It is an involuntary escape from reality to protect the individual. It's a coping mechanism that helps the individual dissociate from situations or experiences that are too painful, violent or traumatic.

This disorder is incredibly rare. Only two percent of people are known to suffer from it. It's experienced by all ethnic, racial, socioeconomic and age groups. There are more people that have had one or two episodes, but only two percent have chronic episodes.

It's caused by many factors such as trauma during early childhood such as physical, emotional or sexual abuse. It can also be caused by combat and natural disasters. It could be due to an early loss of someone very important such as a parent, or long periods of isolation because of illness.

It's a way to deal with the trauma that people have experienced in their lives. By dissociating from what happened, they are able to lead healthy, functional lives.

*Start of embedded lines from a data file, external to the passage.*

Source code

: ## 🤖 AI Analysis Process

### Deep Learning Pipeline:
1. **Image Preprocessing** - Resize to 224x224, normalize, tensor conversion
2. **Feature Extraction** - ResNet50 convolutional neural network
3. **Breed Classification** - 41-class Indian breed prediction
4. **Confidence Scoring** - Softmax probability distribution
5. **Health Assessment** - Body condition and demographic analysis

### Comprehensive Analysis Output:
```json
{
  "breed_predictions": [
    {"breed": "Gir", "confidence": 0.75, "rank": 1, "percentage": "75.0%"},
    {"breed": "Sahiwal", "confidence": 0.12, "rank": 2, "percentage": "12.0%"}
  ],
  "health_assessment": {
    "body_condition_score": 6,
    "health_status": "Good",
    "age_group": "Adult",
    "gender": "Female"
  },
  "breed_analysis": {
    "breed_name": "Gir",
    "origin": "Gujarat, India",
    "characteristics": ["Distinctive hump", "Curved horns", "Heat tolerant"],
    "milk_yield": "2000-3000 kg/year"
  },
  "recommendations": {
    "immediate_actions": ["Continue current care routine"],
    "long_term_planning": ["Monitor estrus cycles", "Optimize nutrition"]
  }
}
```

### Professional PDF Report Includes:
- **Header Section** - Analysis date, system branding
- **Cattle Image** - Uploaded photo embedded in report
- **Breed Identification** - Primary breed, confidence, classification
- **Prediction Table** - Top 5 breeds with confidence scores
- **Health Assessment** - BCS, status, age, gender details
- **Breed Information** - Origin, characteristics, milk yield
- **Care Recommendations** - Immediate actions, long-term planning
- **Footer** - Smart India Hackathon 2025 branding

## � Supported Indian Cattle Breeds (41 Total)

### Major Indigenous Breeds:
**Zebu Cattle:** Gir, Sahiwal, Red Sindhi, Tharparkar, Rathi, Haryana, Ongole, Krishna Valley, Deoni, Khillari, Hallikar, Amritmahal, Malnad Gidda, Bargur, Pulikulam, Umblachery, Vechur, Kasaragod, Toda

The symptoms of dissociative identity disorder include depression, suicidal tendencies, mood swings, anxiety, phobias, panic attacks, sleep disorders, compulsions, psychotic symptoms, alcohol and drug abuse, headache, time loss, amnesia, trances, out of body experiences, and a sense of detachment from emotions and eating disorders.

The treatments include psychotherapies like cognitive behavioral therapy and dialectical therapy, eye movement desensitization, as well as reprocessing and medications.

If you are dealing with it, it is important to get help. Things you can do on your own are keeping a journal to improve awareness, mindfulness techniques such as touching a fabric or taking deep breaths to guide yourself to the present or letting the alter emerge in a safe place.

It is best to go to a therapist and get proper treatment.

It's not completely understood yet. Should it be counted as a disorder or is it just an offshoot of another disorder? There have been many recorded cases of dissociative identity disorders, such as Sybil. That book made me aware of this disorder in the first place. It's a great read if you're interested in reading about psychological cases.